Die politischen Umstände waren der Reise ungünstig. Bonaparte war 1796 in Oberitalien vorgedrungen und hatte die Österreicher geschlagen; am 2. Februar 1797 hatte sich Mantua ergeben. Bonaparte drang über die Ostalpen nach Wien vor. Gleichzeitig marschierte die Rheinarmee unter Moreau wieder in Süddeutschland ein. Das schnelle Vorrücken veranlasste Kaiser Franz II., seine Völker zur Massenerhebung aufzurufen. Bonaparte schloss am 18. April den Vorfrieden zu Leoben. Er kehrte nach Oberitalien zurück, besetzte Venedig und errichtete in Genua am 6. Juni 1797 die Ligurische Republik. Die Friedensverhandlungen zögerten sich hinaus, weil die Österreicher den hohen Forderungen der Franzosen nicht zustimmen konnten.
Die Haeftens hatten ihre zwei Kinder mitgebracht und so viel Gepäck, dass Alexander nicht in ihrem Wagen mitfahren konnte. Die Reisegesellschaft war durch die fünf Kinder, die Frauen in ihrer modischen Tracht, das Dienstpersonal und durch »4 Kisten«65, die Alexanders Instrumente enthielten, recht unbeweglich. Man reiste in mehreren Wagen und kam Anfang Juni in Dresden an.

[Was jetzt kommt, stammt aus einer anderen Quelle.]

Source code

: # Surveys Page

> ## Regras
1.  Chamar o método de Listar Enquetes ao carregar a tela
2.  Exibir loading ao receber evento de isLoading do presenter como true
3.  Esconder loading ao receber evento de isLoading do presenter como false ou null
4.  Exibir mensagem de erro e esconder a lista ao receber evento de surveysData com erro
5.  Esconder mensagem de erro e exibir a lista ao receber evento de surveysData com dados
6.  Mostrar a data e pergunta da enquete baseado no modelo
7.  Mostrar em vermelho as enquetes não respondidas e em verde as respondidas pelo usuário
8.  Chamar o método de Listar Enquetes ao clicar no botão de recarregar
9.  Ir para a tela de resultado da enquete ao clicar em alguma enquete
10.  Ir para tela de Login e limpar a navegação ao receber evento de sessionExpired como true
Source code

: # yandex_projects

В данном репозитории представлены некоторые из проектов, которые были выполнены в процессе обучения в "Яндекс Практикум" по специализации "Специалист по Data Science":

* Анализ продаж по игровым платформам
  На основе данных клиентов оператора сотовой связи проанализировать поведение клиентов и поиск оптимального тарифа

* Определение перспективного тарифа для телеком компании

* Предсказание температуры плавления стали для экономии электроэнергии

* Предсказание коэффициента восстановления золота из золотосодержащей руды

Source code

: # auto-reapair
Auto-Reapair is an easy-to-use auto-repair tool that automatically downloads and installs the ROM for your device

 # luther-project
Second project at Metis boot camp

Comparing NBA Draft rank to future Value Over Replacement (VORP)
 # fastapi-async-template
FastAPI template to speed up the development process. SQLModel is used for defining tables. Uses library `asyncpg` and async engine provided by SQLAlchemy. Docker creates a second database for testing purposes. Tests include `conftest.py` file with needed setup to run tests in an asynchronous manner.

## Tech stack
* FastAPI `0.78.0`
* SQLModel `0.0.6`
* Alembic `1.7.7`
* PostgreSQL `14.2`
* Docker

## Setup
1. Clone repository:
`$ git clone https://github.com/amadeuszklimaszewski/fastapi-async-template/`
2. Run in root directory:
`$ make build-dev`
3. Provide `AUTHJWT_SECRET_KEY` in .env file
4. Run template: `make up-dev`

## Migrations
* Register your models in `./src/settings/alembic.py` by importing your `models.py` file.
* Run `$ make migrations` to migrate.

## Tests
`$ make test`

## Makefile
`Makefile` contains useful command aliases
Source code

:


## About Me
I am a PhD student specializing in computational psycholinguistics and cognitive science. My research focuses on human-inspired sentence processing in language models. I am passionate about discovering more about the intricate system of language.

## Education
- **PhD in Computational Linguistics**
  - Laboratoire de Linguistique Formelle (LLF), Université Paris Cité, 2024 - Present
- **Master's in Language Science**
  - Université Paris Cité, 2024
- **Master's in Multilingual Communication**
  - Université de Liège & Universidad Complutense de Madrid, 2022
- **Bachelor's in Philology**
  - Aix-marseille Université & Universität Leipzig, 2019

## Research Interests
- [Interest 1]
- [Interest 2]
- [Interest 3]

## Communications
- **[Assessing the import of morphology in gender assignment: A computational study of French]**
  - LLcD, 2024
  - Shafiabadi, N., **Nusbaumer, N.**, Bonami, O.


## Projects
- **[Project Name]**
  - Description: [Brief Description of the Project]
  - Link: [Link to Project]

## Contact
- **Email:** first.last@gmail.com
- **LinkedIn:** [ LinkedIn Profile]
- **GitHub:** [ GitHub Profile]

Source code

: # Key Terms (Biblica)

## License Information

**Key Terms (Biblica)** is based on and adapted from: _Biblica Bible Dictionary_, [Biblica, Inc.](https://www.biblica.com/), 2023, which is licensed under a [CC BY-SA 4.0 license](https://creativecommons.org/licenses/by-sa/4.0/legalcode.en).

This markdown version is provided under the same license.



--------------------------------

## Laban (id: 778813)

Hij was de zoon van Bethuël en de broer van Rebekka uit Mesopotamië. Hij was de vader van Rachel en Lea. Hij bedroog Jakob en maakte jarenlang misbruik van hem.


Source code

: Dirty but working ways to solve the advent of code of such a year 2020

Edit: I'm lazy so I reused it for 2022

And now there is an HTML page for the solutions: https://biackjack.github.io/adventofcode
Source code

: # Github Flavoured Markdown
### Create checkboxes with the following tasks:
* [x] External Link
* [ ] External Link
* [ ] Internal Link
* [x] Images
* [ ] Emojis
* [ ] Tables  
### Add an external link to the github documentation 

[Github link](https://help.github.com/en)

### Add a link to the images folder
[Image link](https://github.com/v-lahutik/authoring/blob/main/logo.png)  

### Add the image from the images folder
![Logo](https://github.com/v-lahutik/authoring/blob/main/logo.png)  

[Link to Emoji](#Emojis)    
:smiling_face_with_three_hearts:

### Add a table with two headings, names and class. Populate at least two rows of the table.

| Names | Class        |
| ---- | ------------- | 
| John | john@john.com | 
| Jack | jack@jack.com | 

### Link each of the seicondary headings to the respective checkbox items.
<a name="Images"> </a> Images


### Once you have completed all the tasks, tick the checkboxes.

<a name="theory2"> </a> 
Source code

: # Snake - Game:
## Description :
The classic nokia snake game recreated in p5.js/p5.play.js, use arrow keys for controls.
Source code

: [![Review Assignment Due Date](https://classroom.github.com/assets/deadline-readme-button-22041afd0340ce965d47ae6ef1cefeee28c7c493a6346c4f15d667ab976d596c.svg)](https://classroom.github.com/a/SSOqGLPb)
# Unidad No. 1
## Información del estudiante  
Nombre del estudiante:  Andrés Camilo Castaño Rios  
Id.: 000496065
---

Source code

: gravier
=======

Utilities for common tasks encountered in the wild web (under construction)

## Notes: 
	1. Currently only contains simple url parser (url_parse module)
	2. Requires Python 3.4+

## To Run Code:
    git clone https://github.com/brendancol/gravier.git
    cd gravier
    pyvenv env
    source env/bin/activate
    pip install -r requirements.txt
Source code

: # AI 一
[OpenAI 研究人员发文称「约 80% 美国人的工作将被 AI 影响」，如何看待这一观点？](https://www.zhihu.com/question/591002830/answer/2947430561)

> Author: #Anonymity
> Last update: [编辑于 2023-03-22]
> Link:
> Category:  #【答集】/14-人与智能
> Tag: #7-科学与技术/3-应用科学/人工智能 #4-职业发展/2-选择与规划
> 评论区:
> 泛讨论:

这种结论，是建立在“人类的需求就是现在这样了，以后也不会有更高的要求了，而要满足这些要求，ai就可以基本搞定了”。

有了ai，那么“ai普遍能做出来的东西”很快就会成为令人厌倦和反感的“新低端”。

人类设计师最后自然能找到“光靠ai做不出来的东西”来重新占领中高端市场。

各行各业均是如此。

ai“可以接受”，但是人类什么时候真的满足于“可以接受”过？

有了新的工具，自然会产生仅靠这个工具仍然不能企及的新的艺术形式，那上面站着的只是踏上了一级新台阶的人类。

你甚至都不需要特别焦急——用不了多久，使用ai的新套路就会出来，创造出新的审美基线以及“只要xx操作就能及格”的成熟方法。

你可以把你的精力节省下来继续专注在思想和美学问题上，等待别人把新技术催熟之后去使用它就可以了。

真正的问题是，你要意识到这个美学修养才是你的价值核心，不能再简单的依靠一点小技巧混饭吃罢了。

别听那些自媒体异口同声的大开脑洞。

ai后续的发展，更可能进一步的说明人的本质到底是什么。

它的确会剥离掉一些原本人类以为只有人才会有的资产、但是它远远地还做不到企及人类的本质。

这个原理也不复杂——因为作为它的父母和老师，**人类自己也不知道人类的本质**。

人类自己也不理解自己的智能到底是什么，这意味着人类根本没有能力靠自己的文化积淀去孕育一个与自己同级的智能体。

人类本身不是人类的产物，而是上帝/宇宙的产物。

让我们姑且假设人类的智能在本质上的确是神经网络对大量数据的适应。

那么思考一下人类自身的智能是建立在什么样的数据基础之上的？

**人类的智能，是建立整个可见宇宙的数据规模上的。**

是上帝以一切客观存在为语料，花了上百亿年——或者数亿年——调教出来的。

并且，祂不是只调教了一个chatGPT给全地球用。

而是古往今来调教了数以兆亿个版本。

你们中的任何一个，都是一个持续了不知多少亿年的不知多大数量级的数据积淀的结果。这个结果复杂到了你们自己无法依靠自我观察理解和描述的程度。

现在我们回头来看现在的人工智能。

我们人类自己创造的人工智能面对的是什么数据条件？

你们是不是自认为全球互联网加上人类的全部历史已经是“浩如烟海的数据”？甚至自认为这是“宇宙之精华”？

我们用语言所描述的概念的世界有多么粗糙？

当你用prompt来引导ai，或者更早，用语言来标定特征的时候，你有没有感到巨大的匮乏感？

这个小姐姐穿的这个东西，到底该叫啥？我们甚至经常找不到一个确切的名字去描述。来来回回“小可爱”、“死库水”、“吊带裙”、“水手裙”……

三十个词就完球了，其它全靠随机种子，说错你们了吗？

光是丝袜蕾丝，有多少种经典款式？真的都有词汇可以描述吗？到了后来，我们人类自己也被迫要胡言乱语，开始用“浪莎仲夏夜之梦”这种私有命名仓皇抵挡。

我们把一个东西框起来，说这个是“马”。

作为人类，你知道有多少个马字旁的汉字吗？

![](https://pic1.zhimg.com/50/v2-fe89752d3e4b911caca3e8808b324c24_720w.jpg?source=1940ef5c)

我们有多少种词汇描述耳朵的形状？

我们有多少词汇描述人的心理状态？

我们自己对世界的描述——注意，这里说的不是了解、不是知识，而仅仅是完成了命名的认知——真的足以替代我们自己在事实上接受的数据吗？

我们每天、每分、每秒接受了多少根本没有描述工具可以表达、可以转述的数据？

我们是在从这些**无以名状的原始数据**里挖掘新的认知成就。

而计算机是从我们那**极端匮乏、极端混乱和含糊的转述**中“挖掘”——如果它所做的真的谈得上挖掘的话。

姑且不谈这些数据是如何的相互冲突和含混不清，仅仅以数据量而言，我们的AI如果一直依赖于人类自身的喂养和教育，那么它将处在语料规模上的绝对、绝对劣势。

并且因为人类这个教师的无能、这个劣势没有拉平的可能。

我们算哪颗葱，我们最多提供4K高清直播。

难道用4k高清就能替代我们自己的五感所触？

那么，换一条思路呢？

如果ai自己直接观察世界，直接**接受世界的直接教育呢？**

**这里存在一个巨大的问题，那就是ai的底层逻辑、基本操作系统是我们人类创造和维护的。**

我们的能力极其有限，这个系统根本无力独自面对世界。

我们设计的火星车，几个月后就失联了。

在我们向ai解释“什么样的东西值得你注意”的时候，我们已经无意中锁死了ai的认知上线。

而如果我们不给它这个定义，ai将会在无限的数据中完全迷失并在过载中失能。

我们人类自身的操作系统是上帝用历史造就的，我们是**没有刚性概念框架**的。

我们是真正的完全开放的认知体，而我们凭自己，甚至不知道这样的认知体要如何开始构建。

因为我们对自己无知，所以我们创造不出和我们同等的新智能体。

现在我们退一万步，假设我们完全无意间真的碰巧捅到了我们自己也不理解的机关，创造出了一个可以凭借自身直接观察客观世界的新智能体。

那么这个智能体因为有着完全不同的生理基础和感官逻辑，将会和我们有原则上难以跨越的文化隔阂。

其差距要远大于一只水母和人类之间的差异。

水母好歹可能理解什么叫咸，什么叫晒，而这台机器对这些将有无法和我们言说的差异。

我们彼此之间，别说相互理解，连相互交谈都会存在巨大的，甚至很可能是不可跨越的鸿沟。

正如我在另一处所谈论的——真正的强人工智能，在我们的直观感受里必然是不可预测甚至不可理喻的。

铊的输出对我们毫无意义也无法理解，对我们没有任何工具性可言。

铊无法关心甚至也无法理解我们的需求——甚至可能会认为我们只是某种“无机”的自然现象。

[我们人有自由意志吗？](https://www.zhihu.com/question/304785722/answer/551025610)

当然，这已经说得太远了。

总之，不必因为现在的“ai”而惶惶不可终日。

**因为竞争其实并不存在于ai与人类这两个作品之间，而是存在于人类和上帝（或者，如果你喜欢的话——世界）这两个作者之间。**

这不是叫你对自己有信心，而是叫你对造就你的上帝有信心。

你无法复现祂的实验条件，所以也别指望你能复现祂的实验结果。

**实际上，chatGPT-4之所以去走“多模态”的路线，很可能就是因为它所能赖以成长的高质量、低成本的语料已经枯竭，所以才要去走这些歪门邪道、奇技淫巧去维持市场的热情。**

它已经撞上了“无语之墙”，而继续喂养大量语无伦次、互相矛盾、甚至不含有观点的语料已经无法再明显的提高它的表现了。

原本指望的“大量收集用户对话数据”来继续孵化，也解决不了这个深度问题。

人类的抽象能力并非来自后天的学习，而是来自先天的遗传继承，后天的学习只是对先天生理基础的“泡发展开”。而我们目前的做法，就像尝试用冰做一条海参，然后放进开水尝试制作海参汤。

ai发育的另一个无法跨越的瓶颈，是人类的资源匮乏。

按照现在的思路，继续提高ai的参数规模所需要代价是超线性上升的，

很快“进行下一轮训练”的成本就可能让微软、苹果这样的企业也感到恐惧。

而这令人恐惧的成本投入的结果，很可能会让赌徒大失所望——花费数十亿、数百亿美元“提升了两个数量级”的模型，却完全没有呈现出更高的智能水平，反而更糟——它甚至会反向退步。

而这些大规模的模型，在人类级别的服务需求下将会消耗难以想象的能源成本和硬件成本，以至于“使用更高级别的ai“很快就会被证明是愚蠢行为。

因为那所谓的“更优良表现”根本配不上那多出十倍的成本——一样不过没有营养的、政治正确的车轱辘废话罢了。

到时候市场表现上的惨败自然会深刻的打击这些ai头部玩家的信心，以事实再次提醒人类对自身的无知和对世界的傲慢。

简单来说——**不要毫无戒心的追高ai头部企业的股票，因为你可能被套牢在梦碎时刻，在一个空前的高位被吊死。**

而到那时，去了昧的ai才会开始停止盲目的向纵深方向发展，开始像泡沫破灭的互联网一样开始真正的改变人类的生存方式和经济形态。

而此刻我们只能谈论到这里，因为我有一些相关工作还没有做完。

Nach acht Tagen kam auch Wilhelm von Humboldt. Er verkehrte mit Körner, dem Freund Schillers, mit dem Bibliothekar und Sprachforscher Adelung und dem preußischen Gesandten, dem Grafen von Kessler, und bewunderte die Kunstschätze. Alexander aber übte sich, wie er es beabsichtigt hatte66, unter Anleitung Johann Gottfried Köhlers in der Anwendung der Instrumente und nahm regelrechte astronomische, geodätische und hypsometrische Übungen vor. Köhler stammte aus der Umgebung Dresdens; er war einer der führenden Astronomen Deutschlands. 1776 war er zum Inspektor der Vereinigten Dresdner Sammlungen, der Kunstkammer und des Mathematischen Salons ernannt worden und musste in dieser Eigenschaft auch astronomische Arbeiten ausführen. Er hatte mehrere Apparate erfunden und arbeitete mit v. Zach zusammen. Auf dem internationalen Astronomenkongress 1798 auf dem Seeberg führte er seine verbesserte Pendeluhr vor.67 In und um Dresden, Pillnitz, Königstein, Teplitz und Prag hat Humboldt mit ihm oder allein astronomische Ortsbestimmungen und barometrische Messungen durchgeführt.68 Außerdem besuchte er die Mineraliensammlung des Freiherrn Joseph Friedrich v. Racknitz, die spanische und amerikanische Mineralien enthielt.69 Vielleicht hat er in diesem Umkreis auch den Baron v. Forell, den Bruder des sächsischen Gesandten in Madrid, kennengelernt, der ebenfalls eine vorzügliche Gesteinssammlung besaß. Jedenfalls gab es damals gute Verbindungen von Dresden nach Madrid. Sie sollten für ihn einmal sehr wichtig werden.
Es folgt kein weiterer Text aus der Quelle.